Winning the lightning war was never in doubt and in no way comparable to the traumas of the second world war and the Korean conflict, which made Eisenhower and MacArthur into national heroes. But a divisive Vietnam conflict and the cold war had produced no such heroes, and the little-known Schwarzkopf was wreathed in laurels as the victor in a popular war against a brutal dictator.
The general, who retired soon after the Gulf war and lived in Tampa, died of complications arising from pneumonia, said his sister Ruth Barenbaum.
A combat-tested, highly decorated career officer who held many commands, served two battlefield tours in Vietnam and co-ordinated US landing forces in the 1983 invasion of Grenada, Schwarzkopf came home from the Gulf to a tumultuous welcome, including a glittering ticker-tape parade up Broadway.
"Stormin' Norman", as headlines proclaimed him, was lionised by millions of euphoric Americans who, until weeks earlier, had never heard of him. Then- president George H. W. Bush, whose popularity soared with the war, gave him the Presidential Medal of Freedom. Congress gave him standing ovations. Britain's Queen Elizabeth made him an honorary knight. European and Asian nations conferred lavish honours.
Within weeks, the four-star general became a media and marketing phenomenon. Three months after the war, he signed a US$5 million contract with Bantam Books for the world rights to his memoirs, It Doesn't Take a Hero, written with Peter Petre and published in 1992. Herbert Mitgang, reviewing the book for The New York Times, called it a serviceable first draft of history. "General Schwarzkopf," he wrote, "comes across as a strong professional soldier, a Patton with conscience".
As a boy, Schwarzkopf lived in Iran, Switzerland, Germany and Italy with his father, an army major general, becoming fluent in French and German by 17.
At West Point, he dreamed of leading men in battle. "He saw himself as Alexander the Great," recalled General Leroy Suddath, his old roommate, "and we didn't laugh when he said it".

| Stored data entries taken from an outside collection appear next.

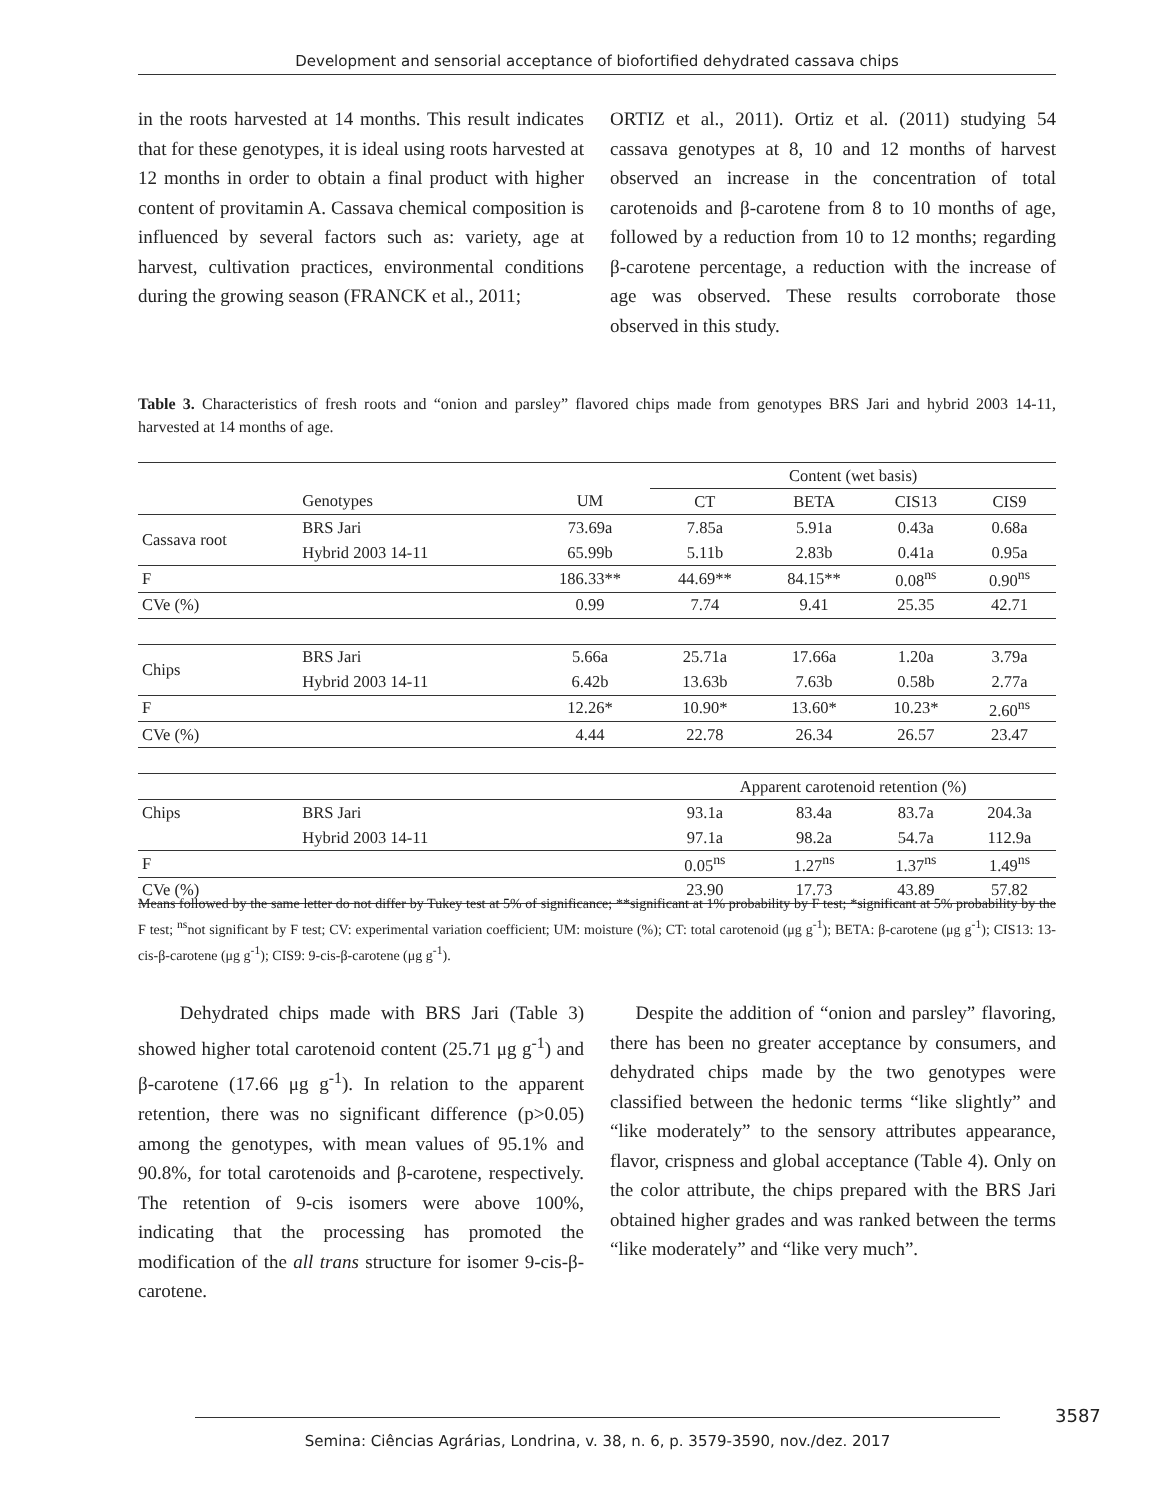Development and sensorial acceptance of biofortified dehydrated cassava chips
in the roots harvested at 14 months. This result indicates that for these genotypes, it is ideal using roots harvested at 12 months in order to obtain a final product with higher content of provitamin A. Cassava chemical composition is influenced by several factors such as: variety, age at harvest, cultivation practices, environmental conditions during the growing season (FRANCK et al., 2011;
ORTIZ et al., 2011). Ortiz et al. (2011) studying 54 cassava genotypes at 8, 10 and 12 months of harvest observed an increase in the concentration of total carotenoids and β-carotene from 8 to 10 months of age, followed by a reduction from 10 to 12 months; regarding β-carotene percentage, a reduction with the increase of age was observed. These results corroborate those observed in this study.
Table 3. Characteristics of fresh roots and “onion and parsley” flavored chips made from genotypes BRS Jari and hybrid 2003 14-11, harvested at 14 months of age.
| | | | Content (wet basis) | | | |
| | Genotypes | UM | CT | BETA | CIS13 | CIS9 |
| Cassava root | BRS Jari | 73.69a | 7.85a | 5.91a | 0.43a | 0.68a |
| | Hybrid 2003 14-11 | 65.99b | 5.11b | 2.83b | 0.41a | 0.95a |
| F | | 186.33** | 44.69** | 84.15** | 0.08<sup>ns</sup> | 0.90<sup>ns</sup> |
| CVe (%) | | 0.99 | 7.74 | 9.41 | 25.35 | 42.71 |
| Chips | BRS Jari | 5.66a | 25.71a | 17.66a | 1.20a | 3.79a |
| | Hybrid 2003 14-11 | 6.42b | 13.63b | 7.63b | 0.58b | 2.77a |
| F | | 12.26* | 10.90* | 13.60* | 10.23* | 2.60<sup>ns</sup> |
| CVe (%) | | 4.44 | 22.78 | 26.34 | 26.57 | 23.47 |
| | | | Apparent carotenoid retention (%) | | | |
| Chips | BRS Jari | | 93.1a | 83.4a | 83.7a | 204.3a |
| | Hybrid 2003 14-11 | | 97.1a | 98.2a | 54.7a | 112.9a |
| F | | | 0.05<sup>ns</sup> | 1.27<sup>ns</sup> | 1.37<sup>ns</sup> | 1.49<sup>ns</sup> |
| CVe (%) | | | 23.90 | 17.73 | 43.89 | 57.82 |
Means followed by the same letter do not differ by Tukey test at 5% of significance; **significant at 1% probability by F test; *significant at 5% probability by the F test; <sup>ns</sup>not significant by F test; CV: experimental variation coefficient; UM: moisture (%); CT: total carotenoid (μg g<sup>-1</sup>); BETA: β-carotene (μg g<sup>-1</sup>); CIS13: 13-cis-β-carotene (μg g<sup>-1</sup>); CIS9: 9-cis-β-carotene (μg g<sup>-1</sup>).
Dehydrated chips made with BRS Jari (Table 3) showed higher total carotenoid content (25.71 μg g<sup>-1</sup>) and β-carotene (17.66 μg g<sup>-1</sup>). In relation to the apparent retention, there was no significant difference (p>0.05) among the genotypes, with mean values of 95.1% and 90.8%, for total carotenoids and β-carotene, respectively. The retention of 9-cis isomers were above 100%, indicating that the processing has promoted the modification of the all trans structure for isomer 9-cis-β-carotene.
Despite the addition of “onion and parsley” flavoring, there has been no greater acceptance by consumers, and dehydrated chips made by the two genotypes were classified between the hedonic terms “like slightly” and “like moderately” to the sensory attributes appearance, flavor, crispness and global acceptance (Table 4). Only on the color attribute, the chips prepared with the BRS Jari obtained higher grades and was ranked between the terms “like moderately” and “like very much”.
3587
Semina: Ciências Agrárias, Londrina, v. 38, n. 6, p. 3579-3590, nov./dez. 2017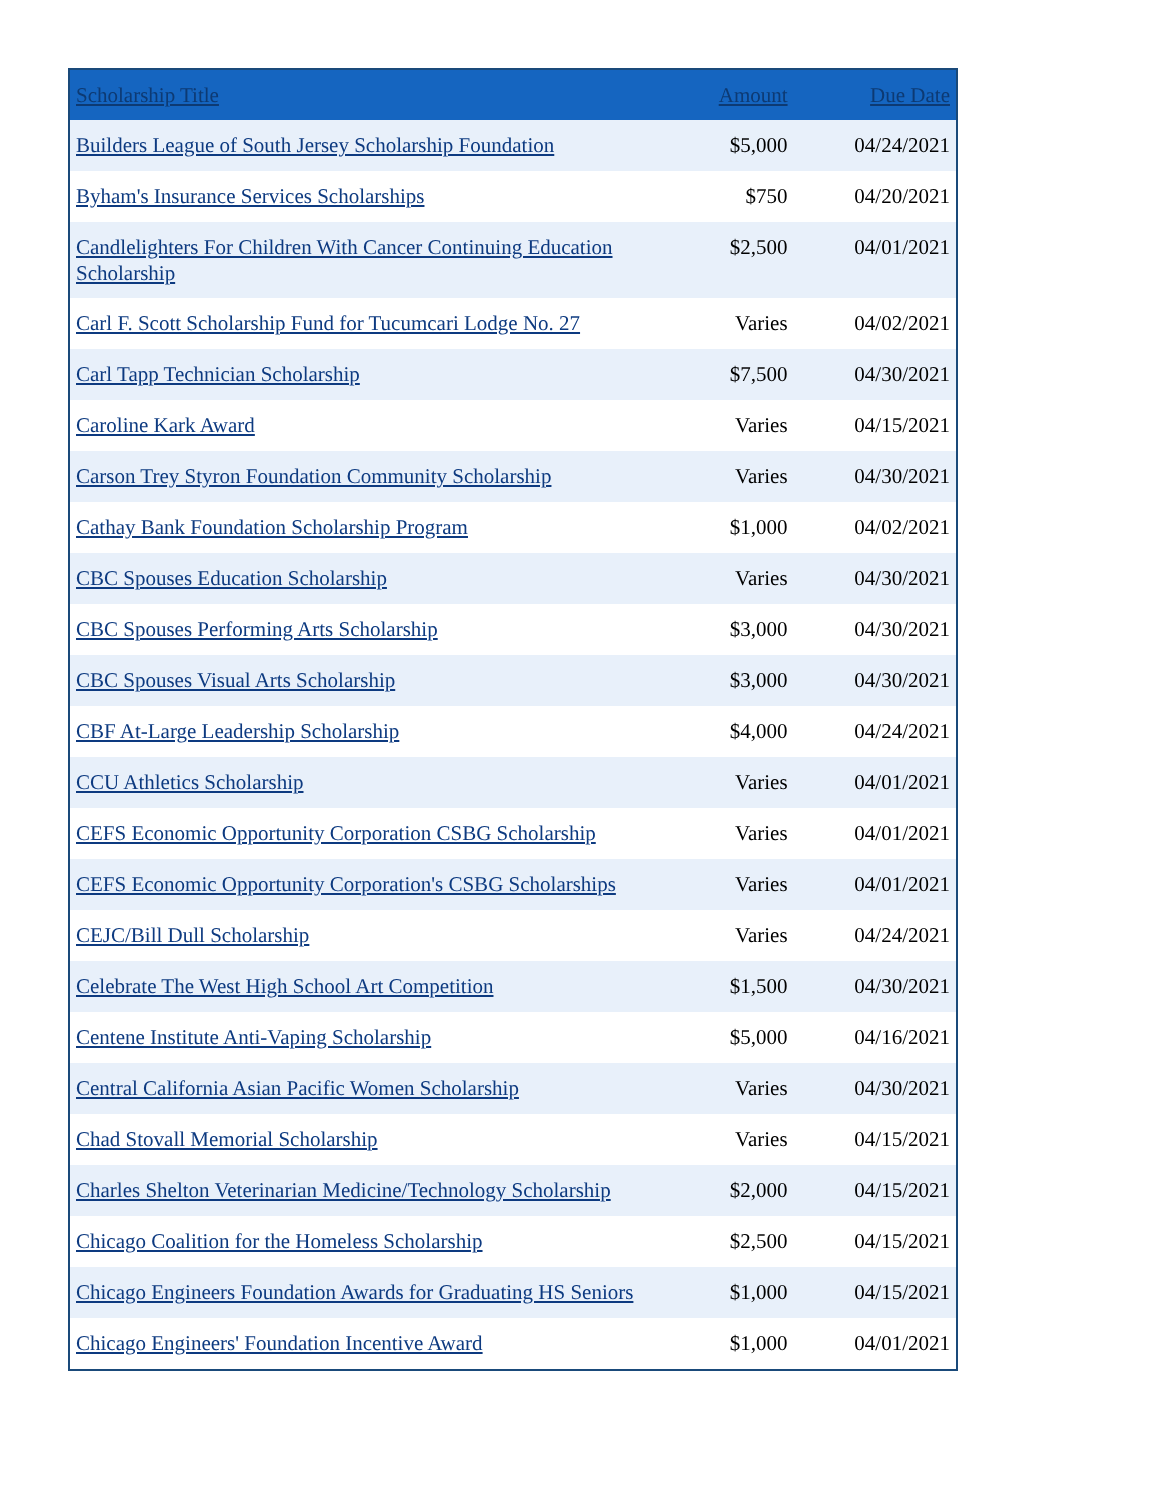| Scholarship Title | Amount | Due Date |
| --- | --- | --- |
| Builders League of South Jersey Scholarship Foundation | $5,000 | 04/24/2021 |
| Byham's Insurance Services Scholarships | $750 | 04/20/2021 |
| Candlelighters For Children With Cancer Continuing Education Scholarship | $2,500 | 04/01/2021 |
| Carl F. Scott Scholarship Fund for Tucumcari Lodge No. 27 | Varies | 04/02/2021 |
| Carl Tapp Technician Scholarship | $7,500 | 04/30/2021 |
| Caroline Kark Award | Varies | 04/15/2021 |
| Carson Trey Styron Foundation Community Scholarship | Varies | 04/30/2021 |
| Cathay Bank Foundation Scholarship Program | $1,000 | 04/02/2021 |
| CBC Spouses Education Scholarship | Varies | 04/30/2021 |
| CBC Spouses Performing Arts Scholarship | $3,000 | 04/30/2021 |
| CBC Spouses Visual Arts Scholarship | $3,000 | 04/30/2021 |
| CBF At-Large Leadership Scholarship | $4,000 | 04/24/2021 |
| CCU Athletics Scholarship | Varies | 04/01/2021 |
| CEFS Economic Opportunity Corporation CSBG Scholarship | Varies | 04/01/2021 |
| CEFS Economic Opportunity Corporation's CSBG Scholarships | Varies | 04/01/2021 |
| CEJC/Bill Dull Scholarship | Varies | 04/24/2021 |
| Celebrate The West High School Art Competition | $1,500 | 04/30/2021 |
| Centene Institute Anti-Vaping Scholarship | $5,000 | 04/16/2021 |
| Central California Asian Pacific Women Scholarship | Varies | 04/30/2021 |
| Chad Stovall Memorial Scholarship | Varies | 04/15/2021 |
| Charles Shelton Veterinarian Medicine/Technology Scholarship | $2,000 | 04/15/2021 |
| Chicago Coalition for the Homeless Scholarship | $2,500 | 04/15/2021 |
| Chicago Engineers Foundation Awards for Graduating HS Seniors | $1,000 | 04/15/2021 |
| Chicago Engineers' Foundation Incentive Award | $1,000 | 04/01/2021 |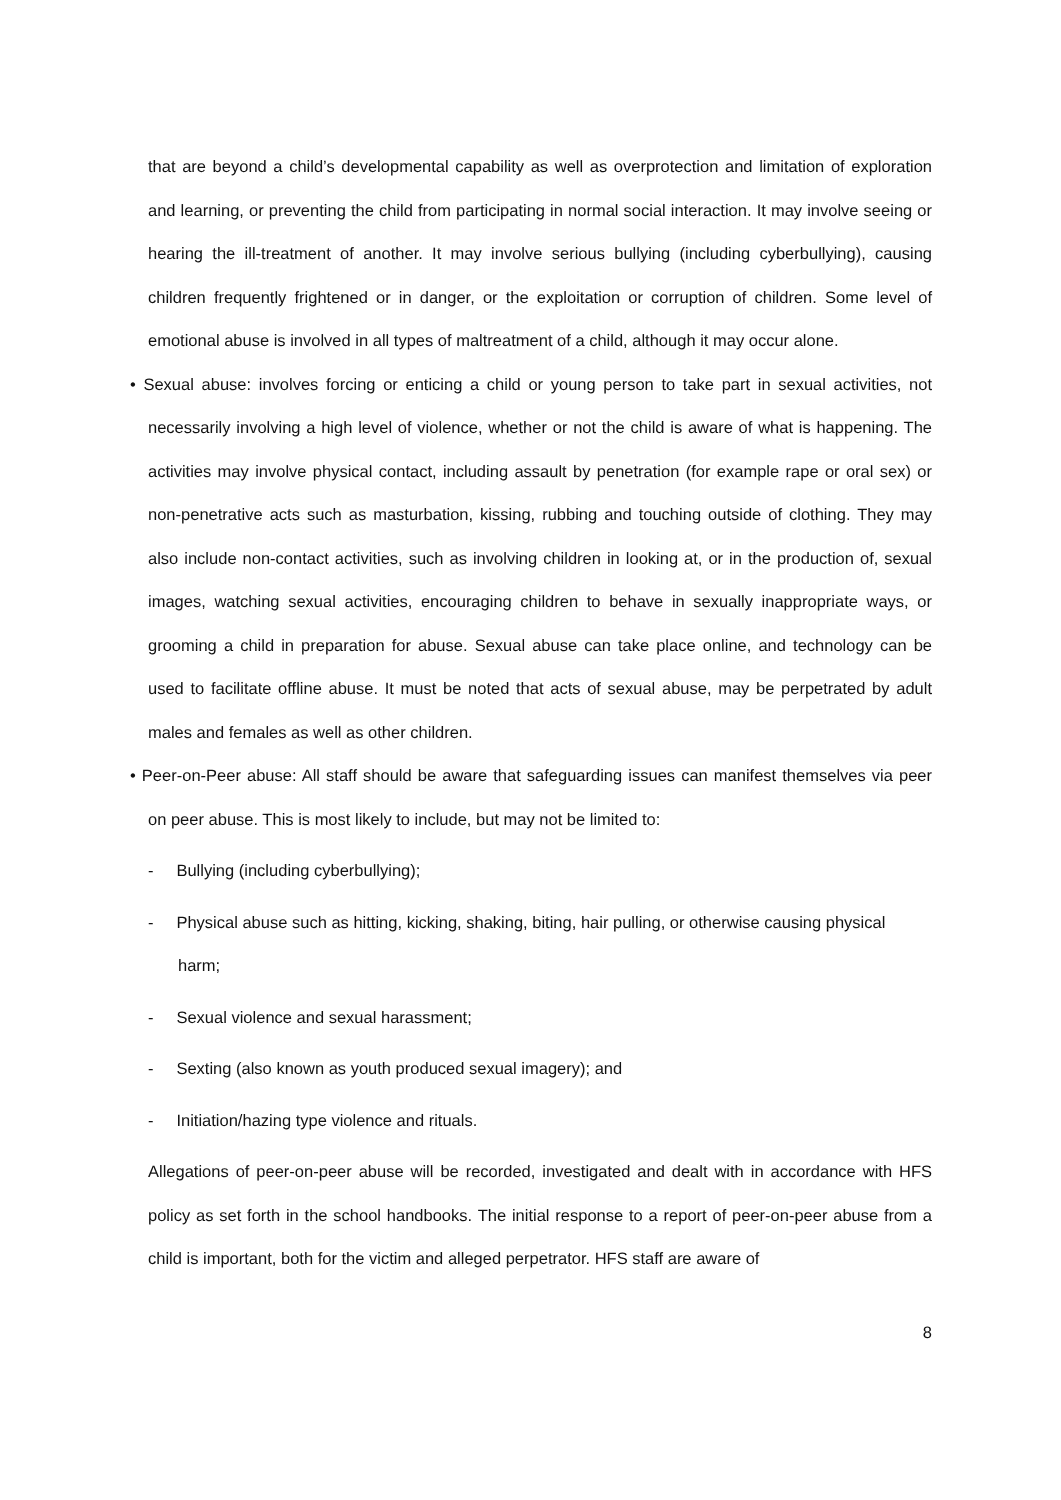that are beyond a child’s developmental capability as well as overprotection and limitation of exploration and learning, or preventing the child from participating in normal social interaction. It may involve seeing or hearing the ill-treatment of another. It may involve serious bullying (including cyberbullying), causing children frequently frightened or in danger, or the exploitation or corruption of children. Some level of emotional abuse is involved in all types of maltreatment of a child, although it may occur alone.
• Sexual abuse: involves forcing or enticing a child or young person to take part in sexual activities, not necessarily involving a high level of violence, whether or not the child is aware of what is happening. The activities may involve physical contact, including assault by penetration (for example rape or oral sex) or non-penetrative acts such as masturbation, kissing, rubbing and touching outside of clothing. They may also include non-contact activities, such as involving children in looking at, or in the production of, sexual images, watching sexual activities, encouraging children to behave in sexually inappropriate ways, or grooming a child in preparation for abuse. Sexual abuse can take place online, and technology can be used to facilitate offline abuse. It must be noted that acts of sexual abuse, may be perpetrated by adult males and females as well as other children.
• Peer-on-Peer abuse: All staff should be aware that safeguarding issues can manifest themselves via peer on peer abuse. This is most likely to include, but may not be limited to:
- Bullying (including cyberbullying);
- Physical abuse such as hitting, kicking, shaking, biting, hair pulling, or otherwise causing physical harm;
- Sexual violence and sexual harassment;
- Sexting (also known as youth produced sexual imagery); and
- Initiation/hazing type violence and rituals.
Allegations of peer-on-peer abuse will be recorded, investigated and dealt with in accordance with HFS policy as set forth in the school handbooks. The initial response to a report of peer-on-peer abuse from a child is important, both for the victim and alleged perpetrator. HFS staff are aware of
8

Schwarzkopf went to Vietnam in 1965 and once withstood a 10-day enemy siege. A battalion commander in his second Vietnam tour, in 1969-70, he was wounded twice and won three Silver Stars for bravery.
In between his Vietnam tours, he married Brenda Holsinger in 1968. They had three children: Cynthia, Jessica and Christian.
In 1983, he was tapped to co-ordinate the task force that successfully invaded Grenada, after revolutionaries staged a coup. In 1988, Schwarzkopf was named commander of the US Central Command, supervising military activities in 19 countries in the Middle East and surrounding regions. He developed contingency plans for war in Iraq, and two years later they were needed.
On August 2, 1990, Iraqi forces occupied Kuwait. Schwarzkopf moved his headquarters to Riyadh, Saudi Arabia, and amassed hundreds of ships, thousands of aircraft and 765,000 allied troops. After a deadline for Iraq's withdrawal passed on January 15, 1991, the world's first heavily televised war began.
Audiences saw live missiles striking targets and fighters taking off from aircraft carriers. The result was a dramatic war - and a visible champion in fatigues.